§ Your assignment:
Copy every line of the entries below word for word, omitting the pictures.

§ Data in this exercise:
------------------------------

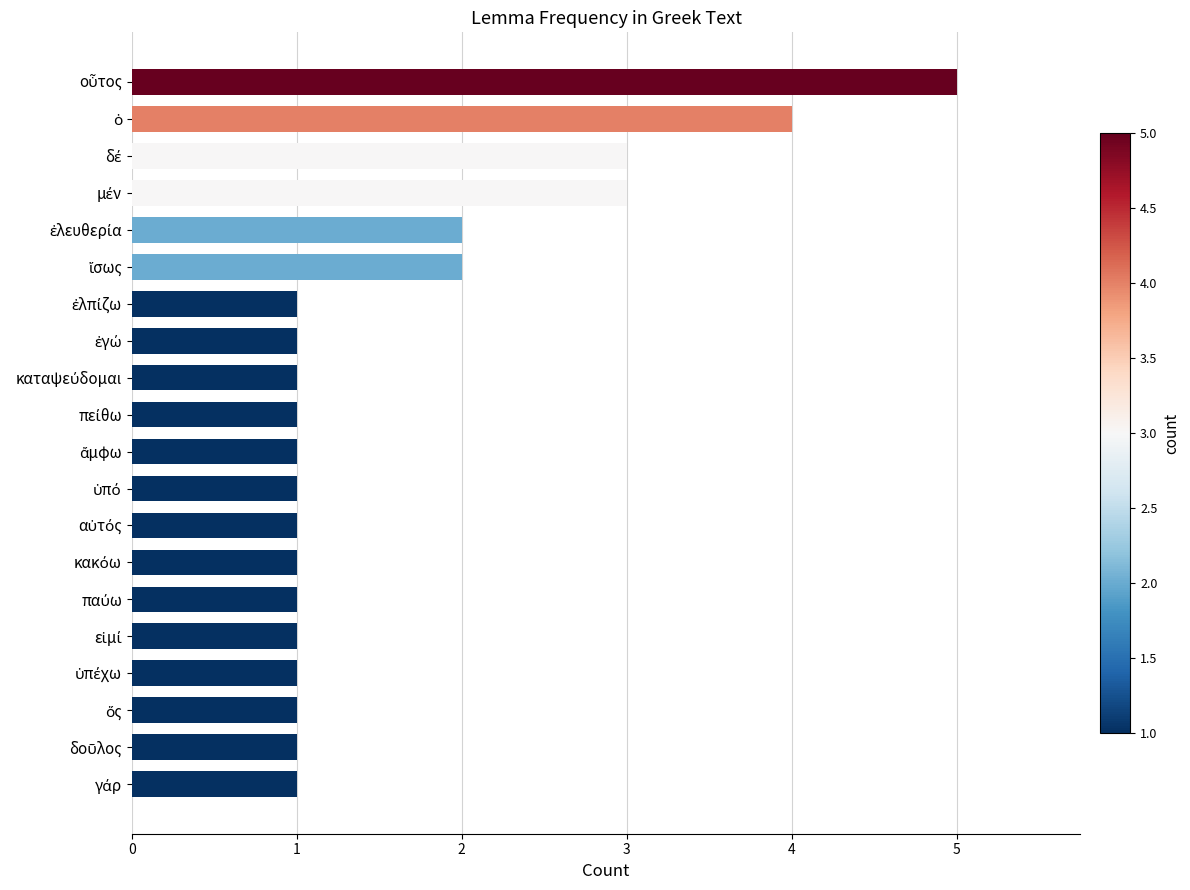

Reading bottom to top, extract all data points from this chart.

1	1	1	1	1	1	1	1	1	1	1	1	1	1	2	2	3	3	4	5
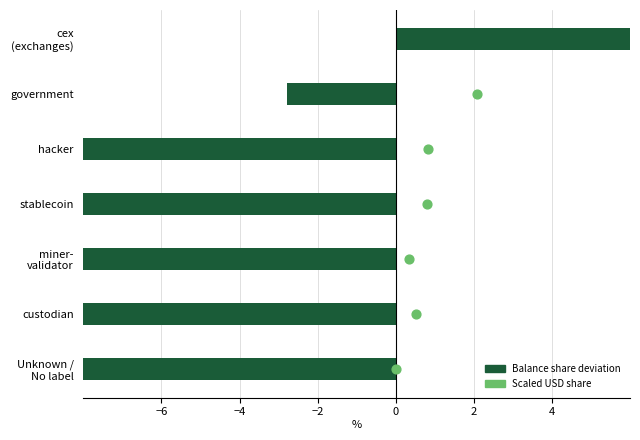

Which series contains the lowest Y value?

Avg balance share deviation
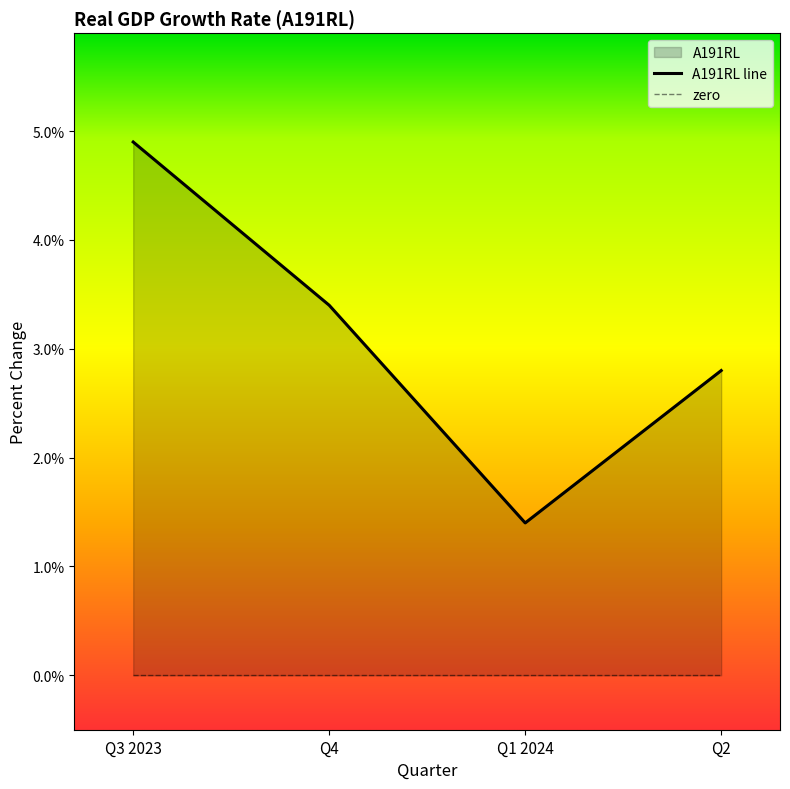

Reading left to right, list all the values displayed in this chart.

Q3 2023=4.9	Q4=3.4	Q1 2024=1.4	Q2=2.8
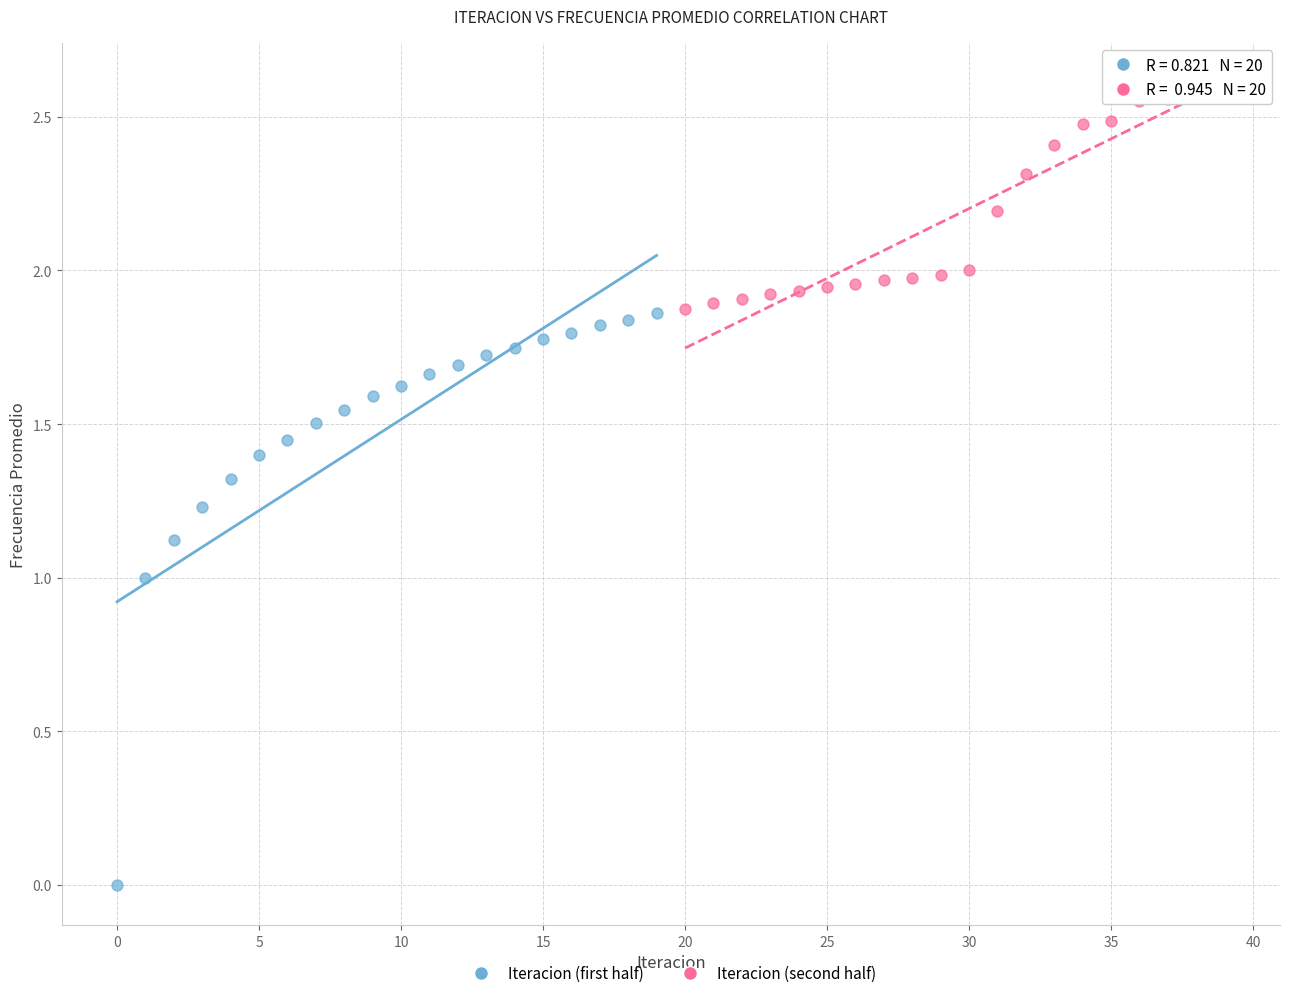

Which series reaches the maximum Y coordinate?

Iteracion (second half)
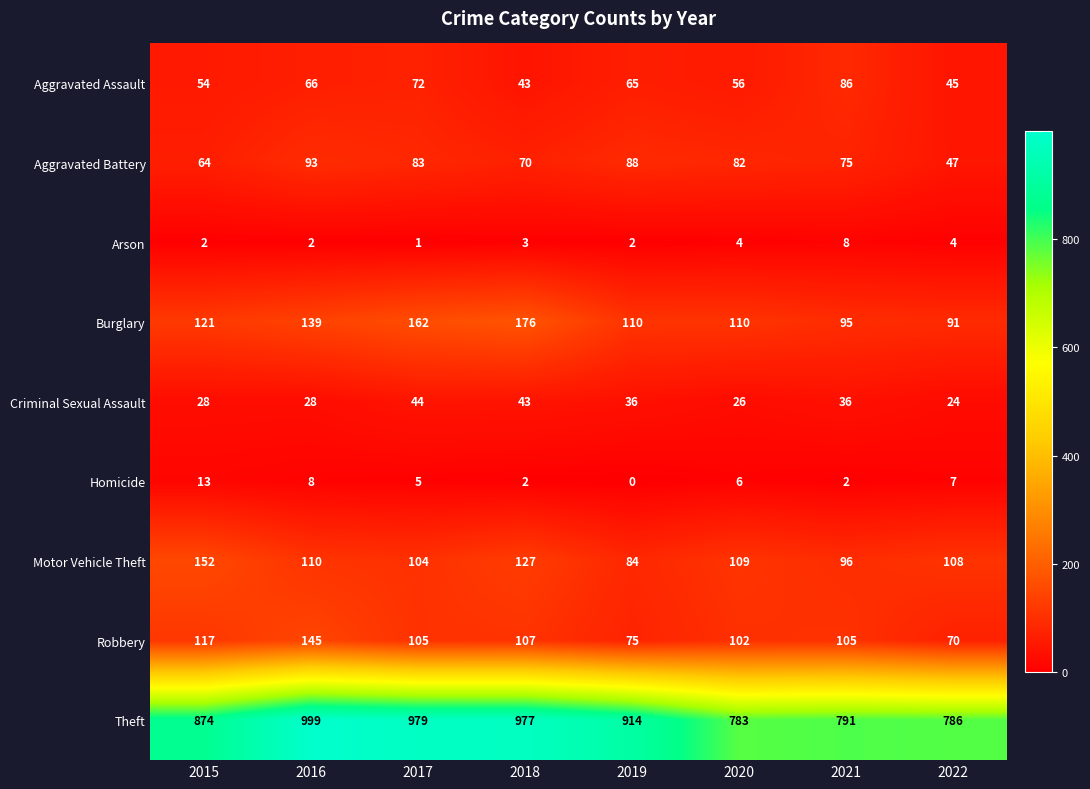

The Motor Vehicle Theft series shows 190 at 2016. True or false?

False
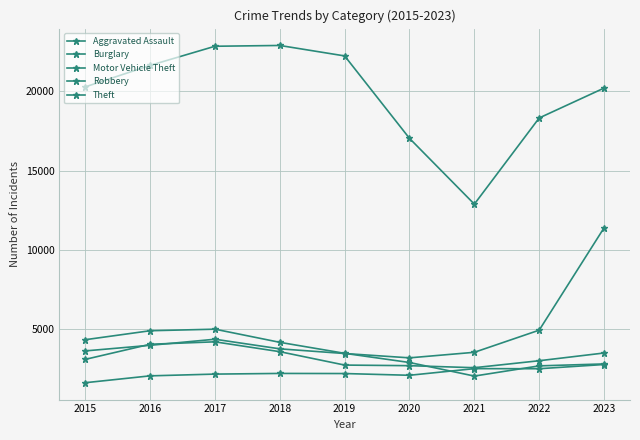

Does the chart have visible grid lines?

Yes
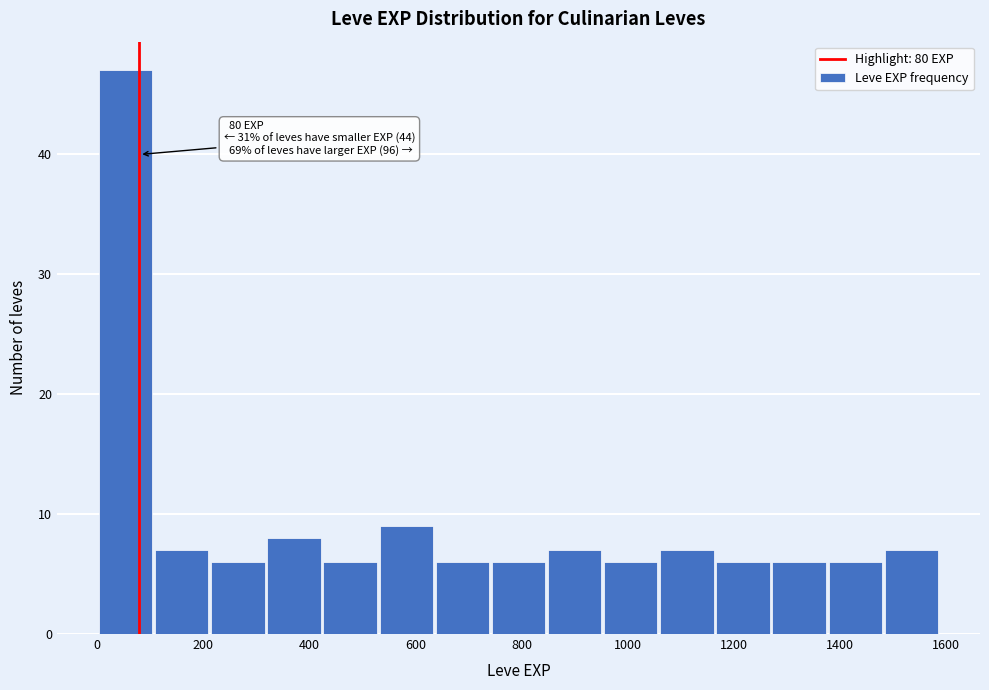

Which range on the x-axis has the tallest bar?

0 to 100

------------------------------

§ Expected output:
Reading bottom to top, extract all data points from this chart.

1	1	1	1	1	1	1	1	1	1	1	1	1	1	2	2	3	3	4	5

Which series contains the lowest Y value?

Avg balance share deviation

Reading left to right, list all the values displayed in this chart.

Q3 2023=4.9	Q4=3.4	Q1 2024=1.4	Q2=2.8

Which series reaches the maximum Y coordinate?

Iteracion (second half)

The Motor Vehicle Theft series shows 190 at 2016. True or false?

False

Does the chart have visible grid lines?

Yes

Which range on the x-axis has the tallest bar?

0 to 100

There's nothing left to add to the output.